TEXT SEGMENT:
- - -

It's not connected to the USB port on the printer, because inserting a flash drive doesn't make it appear as the drive on my computer

 

What do I need to do to get rid of it, since it's completely useless to me?

 

I found this thread dating from 2016 which appears to be a similar problem, and tried the one thing suggested in it: attaching the printer to a different USB port. That had no effect. https://community.usa.canon.com/t5/Printer-Multifunction-Support/please-insert-disk-into-removable-d...

 

Operating system: Windows 10 Home, version 1903

 

Printer: Canon MX350 multi function.

2 REPLIES 2

shadowsports
Legend
Legend

Greetings,
Please temporarily disconnect the printer from USB connection. Now open Disk Management and plug the printer back in.

What appears in Disk Management?

 

Does the detected device or volume have an actual drive letter assigned to it?  (which?) Or does it appear without a drive letter?

If it appears as a Disk, right click where the volume information is displayed and select delete volume.

If it appears as a CDROM, right-click and select "eject"

- - -

DATASET ENTRIES:
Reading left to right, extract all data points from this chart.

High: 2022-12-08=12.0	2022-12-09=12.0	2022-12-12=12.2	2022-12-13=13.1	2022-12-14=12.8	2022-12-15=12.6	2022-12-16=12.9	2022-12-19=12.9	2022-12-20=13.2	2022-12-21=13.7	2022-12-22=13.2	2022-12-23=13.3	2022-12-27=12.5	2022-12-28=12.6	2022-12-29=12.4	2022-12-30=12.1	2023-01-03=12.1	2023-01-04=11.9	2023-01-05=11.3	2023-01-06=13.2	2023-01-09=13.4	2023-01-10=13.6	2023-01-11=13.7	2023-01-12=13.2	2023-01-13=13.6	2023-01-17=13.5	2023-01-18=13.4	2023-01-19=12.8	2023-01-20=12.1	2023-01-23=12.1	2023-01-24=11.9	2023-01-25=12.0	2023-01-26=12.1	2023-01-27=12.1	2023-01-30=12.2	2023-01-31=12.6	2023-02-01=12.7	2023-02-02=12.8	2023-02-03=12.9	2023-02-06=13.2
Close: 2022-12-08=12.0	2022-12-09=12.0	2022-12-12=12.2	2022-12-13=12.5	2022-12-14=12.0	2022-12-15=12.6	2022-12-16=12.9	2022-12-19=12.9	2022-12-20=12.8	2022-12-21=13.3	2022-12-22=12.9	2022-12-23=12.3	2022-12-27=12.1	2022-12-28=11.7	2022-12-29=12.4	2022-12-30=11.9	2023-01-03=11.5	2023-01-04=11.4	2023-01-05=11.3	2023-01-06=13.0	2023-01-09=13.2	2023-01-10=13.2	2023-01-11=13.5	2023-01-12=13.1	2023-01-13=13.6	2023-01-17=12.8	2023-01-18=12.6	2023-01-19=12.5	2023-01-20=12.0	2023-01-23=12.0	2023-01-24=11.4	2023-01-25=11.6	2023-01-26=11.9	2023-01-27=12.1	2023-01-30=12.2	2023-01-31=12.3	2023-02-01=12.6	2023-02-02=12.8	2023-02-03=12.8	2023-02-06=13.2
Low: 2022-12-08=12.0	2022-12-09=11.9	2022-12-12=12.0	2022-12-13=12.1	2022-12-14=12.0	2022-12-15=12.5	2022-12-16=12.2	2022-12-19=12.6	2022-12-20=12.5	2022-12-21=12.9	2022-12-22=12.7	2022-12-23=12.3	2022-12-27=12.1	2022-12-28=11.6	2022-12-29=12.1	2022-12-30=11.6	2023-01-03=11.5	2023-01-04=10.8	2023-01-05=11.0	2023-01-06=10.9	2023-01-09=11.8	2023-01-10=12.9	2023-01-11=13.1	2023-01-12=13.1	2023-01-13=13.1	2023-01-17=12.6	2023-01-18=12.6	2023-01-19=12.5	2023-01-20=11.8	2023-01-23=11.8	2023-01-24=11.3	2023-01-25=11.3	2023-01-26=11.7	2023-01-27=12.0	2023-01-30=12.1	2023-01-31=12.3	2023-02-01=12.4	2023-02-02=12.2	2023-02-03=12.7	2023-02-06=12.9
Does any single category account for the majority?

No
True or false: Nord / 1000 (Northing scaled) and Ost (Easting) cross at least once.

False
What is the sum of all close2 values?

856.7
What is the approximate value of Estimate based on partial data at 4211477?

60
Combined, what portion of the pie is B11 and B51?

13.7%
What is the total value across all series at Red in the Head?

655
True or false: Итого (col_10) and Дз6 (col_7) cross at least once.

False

- - -

WORK INSTRUCTION 1:
Answer these questions about the printer forum thread:
(a) What operating system and version is the poster using?
(b) What printer model does the poster own?
(c) What fix from the 2016 thread did the poster try?
WORK INSTRUCTION 2:
Output everything in the printer forum thread from "Printer: Canon MX350" down to "printer back in.".
WORK INSTRUCTION 3:
Carry on the printer forum thread from its last line.
The items have no connection to the printer forum thread.

RESPONSE BOX 1:
(a) Windows 10 Home, version 1903
(b) Canon MX350 multi function
(c) Attaching the printer to a different USB port

RESPONSE BOX 2:
Printer: Canon MX350 multi function.

2 REPLIES 2

shadowsports
Legend
Legend

Greetings,
Please temporarily disconnect the printer from USB connection. Now open Disk Management and plug the printer back in.

RESPONSE BOX 3:
I've not seen this behavior except when a device has a card reader and the device gets a drive letter assigned legitimately.

 

What drivers did you use to install the printer?


I've only been running 1903 myself for about a week. While unlikely, it or your computer may have another unknown issue.

~Rick
Bay Area - CA


~R5 C (1.0.6.1) ~RF Trinity, ~RF 100 Macro, ~RF 100~400, ~RF 100~500, +RF 1.4x TC, +Canon Control Ring, BG-R10, 430EX III-RT ~DxO PhotoLab Elite ~DaVinci Resolve ~Windows11 Pro ~ImageClass MF644Cdw/MF656Cdw ~Pixel 8
~CarePaks Are Worth It

> What appears in Disk Management?

 

Disk 2 / Removable ( 😧 )  / No Media

 

> Does the detected device or volume have an actual drive letter assigned to it? (which?) Or does it appear without a drive letter?

 

😧 - see above.

 

> If it appears as a Disk, right click where the volume information is displayed and select delete volume.

 

No option available to delete volume: see attached image.  If I right click on the rectangle under where the contents of Disk 1 shows, I don't get a popup.

 

> If it appears as a CDROM, right-click and select "eject"

 

N/A

 

> What drivers did you use to install the printer?

 

mp68-win-mx350-1_06-ea24.exe downloaded from Canon's web site.  As far as I know, these are the most up to date drivers available.  Note that the driver version listed when you print a test page shows 2.56.2.10

 

The image attached below is about as much useful information as I can get from Disk Management.  I actually took two screen caps, because there are two popups I care about, and I then photoshopped it to get bothof them in a single image.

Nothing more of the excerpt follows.